In der Diskussion um das neue Motorenreglement ab 2021 hat Ferrari-Boss Sergio Marchionne nicht ausgeschlossen, dass sich die Scuderia im Extremfall auch aus der Königsklasse des Motorsports zurückziehen könnte.

Online Redaktion
Veröffentlicht am 04.11.2017

Der neue Formel 1-Eigentümer Liberty Media plant einige Neuerungen in der Königsklasse des Motorsports, um die Rennserie zukunftsfähig machen. Dazu gehört unter anderem eine Kostenreduzierung, die auch durch billigere und weniger komplexe Motoren erreicht werden soll. Das Konzept stößt bei den Rennställen allerdings nicht auf Gegenliebe: Nach Mercedes und Renault äußerte nun auch Ferrari Bedenken. Sergio Marchionne schloss im Extremfall auch einen Rückzug der Scuderia aus der Königsklasse des Motorsports nicht aus: “Die Formel 1 ist seit dem Tag unserer Geburt Teil unserer DNA. Wenn wir aber die Sandkiste so verändern, dass sie nicht mehr als solche erkennbar ist, will ich nicht mehr mitspielen”, so der Ferrari-Boss.

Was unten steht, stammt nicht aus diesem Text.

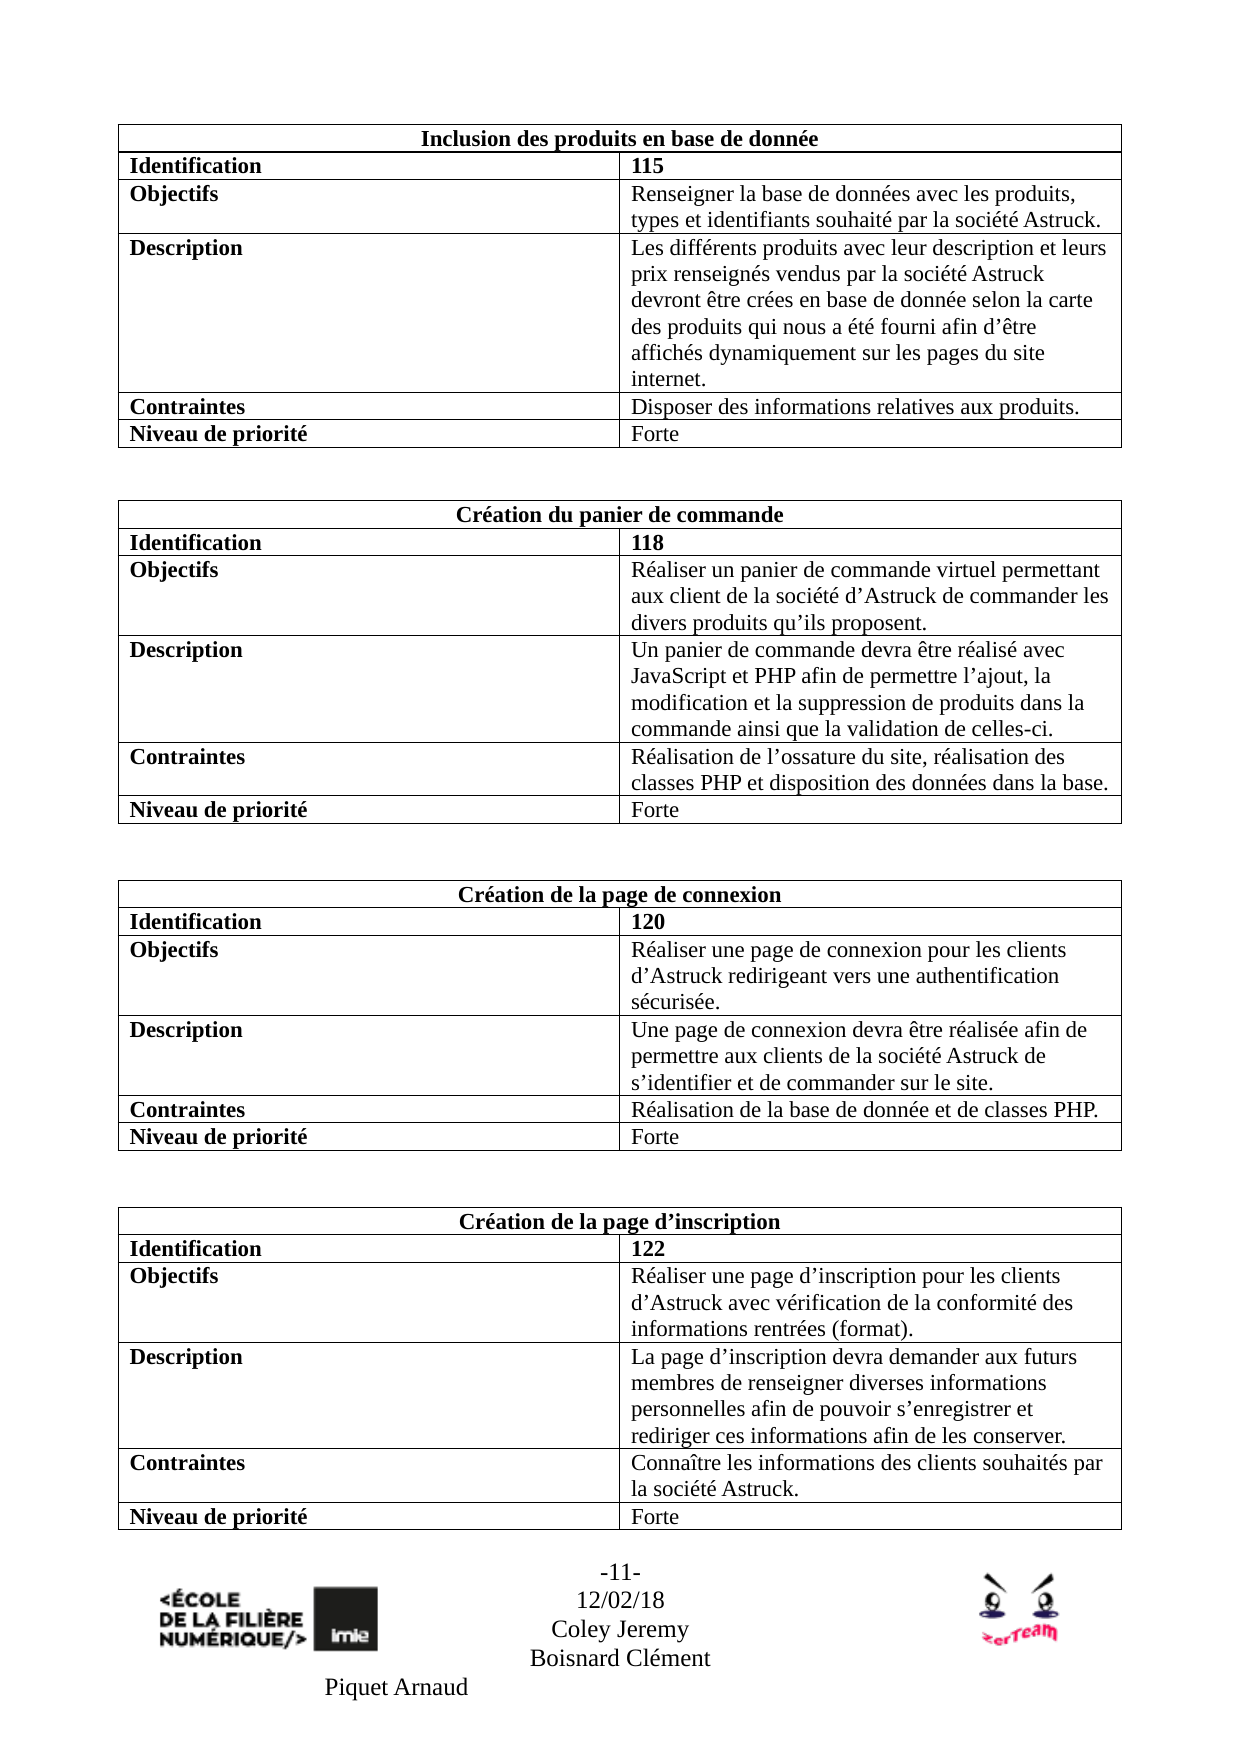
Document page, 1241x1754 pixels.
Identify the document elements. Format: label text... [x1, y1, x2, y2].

table_cell Identification [119, 1235, 619, 1262]
table_cell Objectifs [119, 936, 619, 1015]
table_cell Objectifs [119, 180, 619, 233]
table_header Création de la page de connexion [119, 881, 1121, 907]
table_cell Réalisation de l’ossature du site, réalisation des classes PHP et disposition des données dans la base. [620, 743, 1121, 795]
table_cell 115 [620, 153, 1121, 179]
table_cell Contraintes [119, 1449, 619, 1502]
table_cell Forte [620, 420, 1121, 447]
table_cell Contraintes [119, 1096, 619, 1122]
table_cell Réaliser une page de connexion pour les clients d’Astruck redirigeant vers une authentification sécurisée. [620, 936, 1121, 1015]
table_cell Forte [620, 1503, 1121, 1529]
table_cell Contraintes [119, 743, 619, 795]
table_cell Les différents produits avec leur description et leurs prix renseignés vendus par la société Astruck devront être crées en base de donnée selon la carte des produits qui nous a été fourni afin d’être affichés dynamiquement sur les pages du site internet. [620, 234, 1121, 392]
table_cell Renseigner la base de données avec les produits, types et identifiants souhaité par la société Astruck. [620, 180, 1121, 233]
table_cell Identification [119, 908, 619, 935]
table_cell La page d’inscription devra demander aux futurs membres de renseigner diverses informations personnelles afin de pouvoir s’enregistrer et rediriger ces informations afin de les conserver. [620, 1343, 1121, 1448]
table_cell Description [119, 1016, 619, 1095]
table_header Inclusion des produits en base de donnée [119, 125, 1121, 151]
table_cell Identification [119, 153, 619, 179]
table_cell Forte [620, 796, 1121, 823]
table_header Création de la page d’inscription [119, 1208, 1121, 1234]
table_cell Réaliser un panier de commande virtuel permettant aux client de la société d’Astruck de commander les divers produits qu’ils proposent. [620, 556, 1121, 635]
table_cell Réaliser une page d’inscription pour les clients d’Astruck avec vérification de la conformité des informations rentrées (format). [620, 1263, 1121, 1342]
table_cell Disposer des informations relatives aux produits. [620, 393, 1121, 419]
table_cell 118 [620, 529, 1121, 555]
table_cell Contraintes [119, 393, 619, 419]
table_cell Objectifs [119, 556, 619, 635]
table_cell Description [119, 1343, 619, 1448]
table_cell Réalisation de la base de donnée et de classes PHP. [620, 1096, 1121, 1122]
table_cell Un panier de commande devra être réalisé avec JavaScript et PHP afin de permettre l’ajout, la modification et la suppression de produits dans la commande ainsi que la validation de celles-ci. [620, 636, 1121, 742]
table_cell Forte [620, 1123, 1121, 1150]
table_cell Identification [119, 529, 619, 555]
table_cell 120 [620, 908, 1121, 935]
table_cell Description [119, 636, 619, 742]
table_cell Objectifs [119, 1263, 619, 1342]
table_cell Une page de connexion devra être réalisée afin de permettre aux clients de la société Astruck de s’identifier et de commander sur le site. [620, 1016, 1121, 1095]
table_cell Niveau de priorité [119, 1503, 619, 1529]
table_cell Description [119, 234, 619, 392]
table_header Création du panier de commande [119, 501, 1121, 528]
table_cell 122 [620, 1235, 1121, 1262]
table_cell Niveau de priorité [119, 796, 619, 823]
table_cell Niveau de priorité [119, 1123, 619, 1150]
table_cell Connaître les informations des clients souhaités par la société Astruck. [620, 1449, 1121, 1502]
table_cell Niveau de priorité [119, 420, 619, 447]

“Gute Absichten” – aber nicht gut genug

“Liberty hat ein paar gute Absichten, eine davon ist die Reduzierung der Kosten für die Teams, was eine gute Sache ist”, so Marchionne weiter. Dem stünde aber gegenüber, dass die beabsichtigte künftige Strategie den Motoren ihre Einzigartigkeit nehme. Auch Konstrukteurs-Weltmeister Mercedes hatte bereits Vorbehalte zum Plan des Rechteinhabers und des Motorsportweltverbands FIA geäußert.

Marchionne würde sich mit Formel 1-Rückzug “sauwohl fühlen”

Finanziell wäre ein möglicher Ausstieg der Scuderia aus der Königsklasse des Motorsports kein Nachteil für den Konzern. Marchionne würde sich nach eigener Behauptung sogar “sauwohl fühlen” der Chef zu sein, der Ferrari aus der Formel 1 zurückzieht. Er würde dann an einer “alternativen Strategie” zur Rennserie arbeiten, meinte der 65-Jährige. Ferrari ist als einziger Rennstall seit dem ersten Grand Prix 1950 in der Formel 1 dabei.

Neues Motorenreglement ab 2021

Ende 2020 laufen das aktuelle Motorenreglement sowie das sogenannte Concorde Agreement aus. In diesem Grundlagenvertrag ist die Verteilung der Einnahmen geregelt. Ein am Dienstag präsentierter Entwurf zu den künftigen Aggregaten sieht vor, auch in Zukunft auf V6-Turbo-Hybridmotoren zu setzen. Das Hybridsystem soll allerdings durch die Abschaffung der MGU-H vereinfacht werden. Für einen besseren Sound soll das Drehzahllimit um 3.000 Umdrehungen pro Minute erhöht werden. Mit neuen Designregeln soll eine Explosion der Entwicklungskosten verhindert werden.